There is another type of one-way street in the UK. The type which exists in residential areas. An example from Cambridge is below. It may initially seem similar to what happens in the Netherlands, but it is not:
The emphasis here is on maximising car parking space at the expense of pedestrians. Cars are encouraged to park half on the already narrow sidewalk, leaving little space for pedestrians. Such streets have to be one-way for drivers as clearly there isn't room for cars to travel in both directions. However, they are also generally one-way for cyclists - meaning that cycle journeys to these houses are longer than they should be. In any case, travelling in the opposite direction on a bike leads to conflict with oncoming drivers. It is again an example of a one-way system which is designed to convenience drivers, and while this particular street has a 20 mph speed limit, drivers frequently exceed it.
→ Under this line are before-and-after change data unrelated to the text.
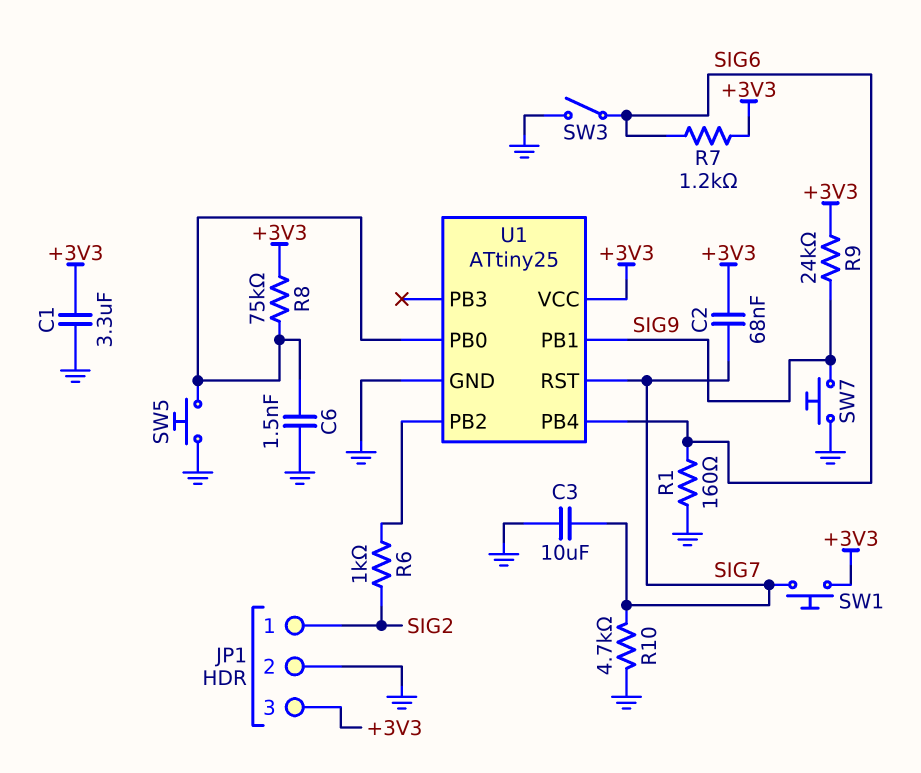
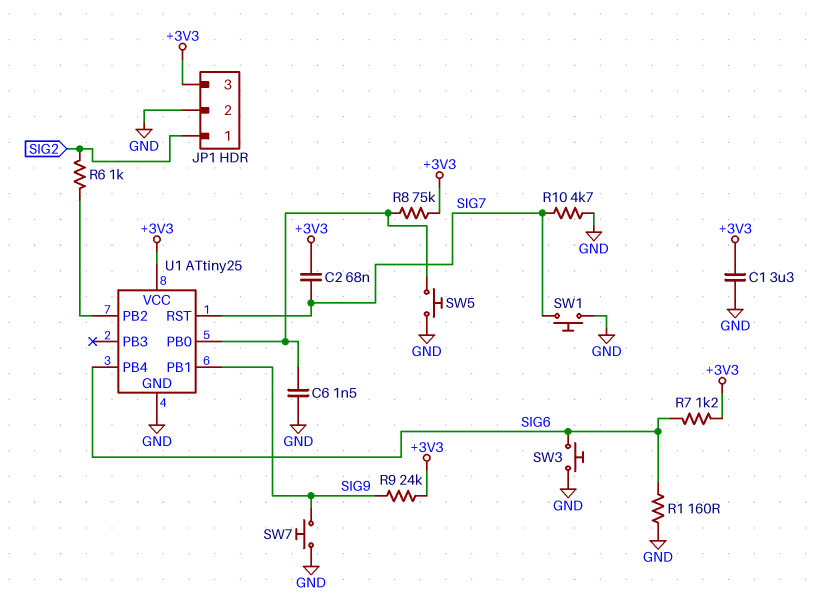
C3: 10uF (GND, SIG7) -> none
SW1: button (+3V3, SIG7) -> button (GND, SIG7)
SW3: switch (GND, SIG6) -> button (GND, SIG6)

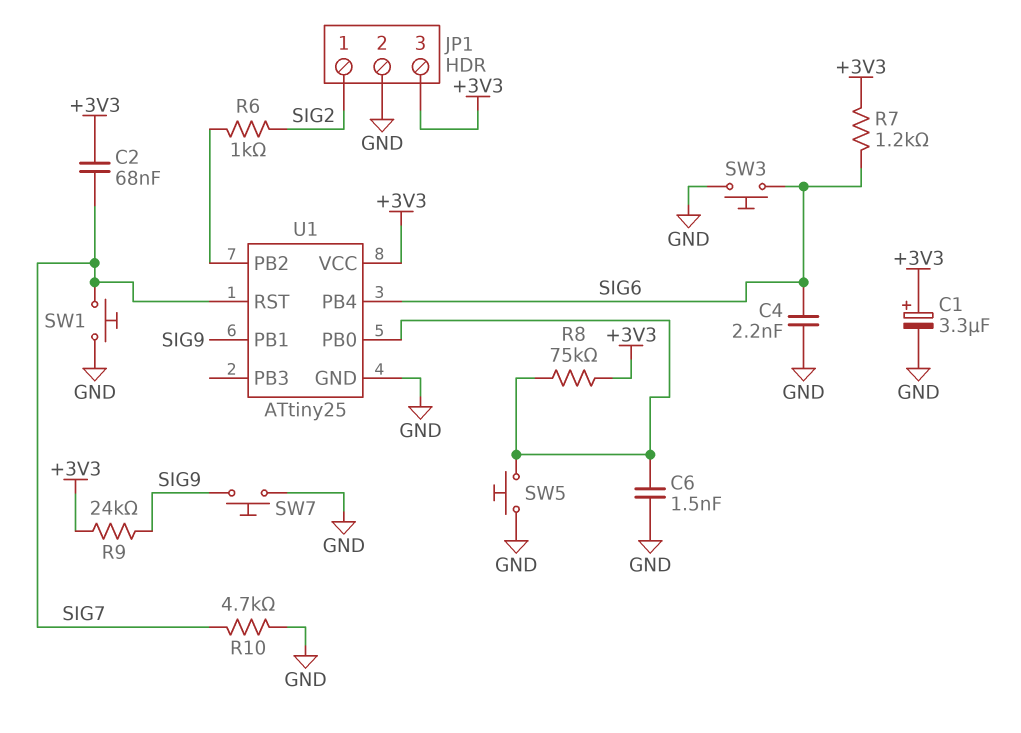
C1: 3.3uF (+3V3, GND) -> 3.3uF (plus +3V3, minus GND)
C4: none -> 2.2nF (GND, SIG6)
R1: 160 (GND, SIG6) -> none

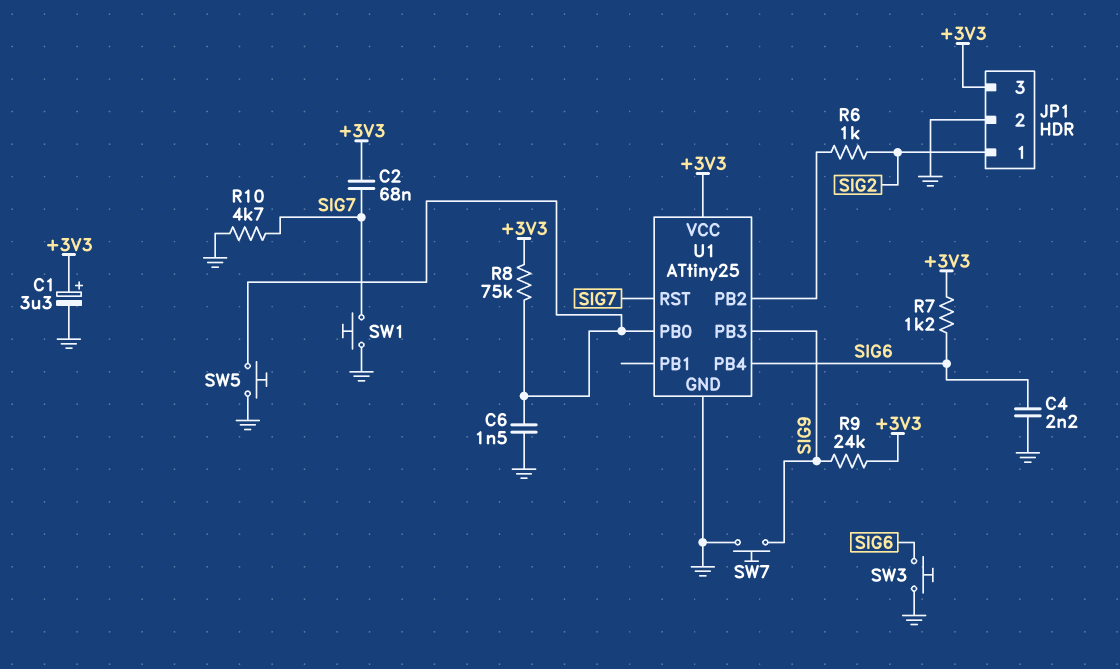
U1 pin PB1: SIG9 -> none
U1 pin PB3: none -> SIG9

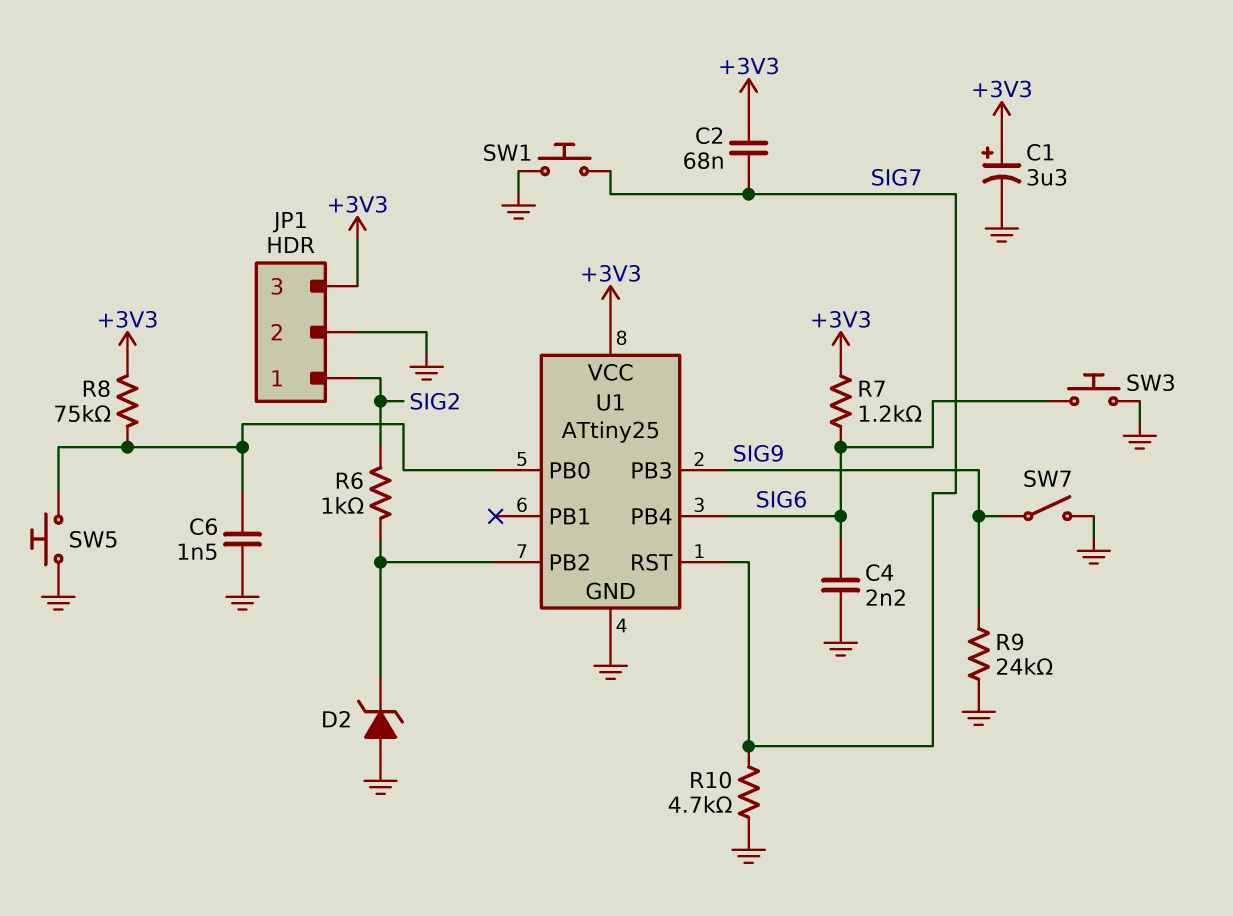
D2: none -> zener (A GND, K U1/PB2)
R9: 24k (+3V3, SIG9) -> 24k (GND, SIG9)
SW7: button (GND, SIG9) -> switch (GND, SIG9)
On such a road it is no longer possible for pedestrians to comfortably walk on the sidewalk. People pushing babies in prams often have to walk in the road due to the obstruction of the sidewalk.
In the UK, permission has only just been granted for "except cyclists" signs to be tried out on one-way streets (follow the link and read the comments beneath to get a flavour of the usual anti-cycling vitriol which accompanies any such small step forwards). However, while road design remains biased towards motoring, this change will not be as useful as it should be.
The crossing shown in the first photo never makes cyclists or pedestrians wait more than 8 seconds. If I cycle this way into the city centre, this maximum 8 second delay is the only traffic light that I meet.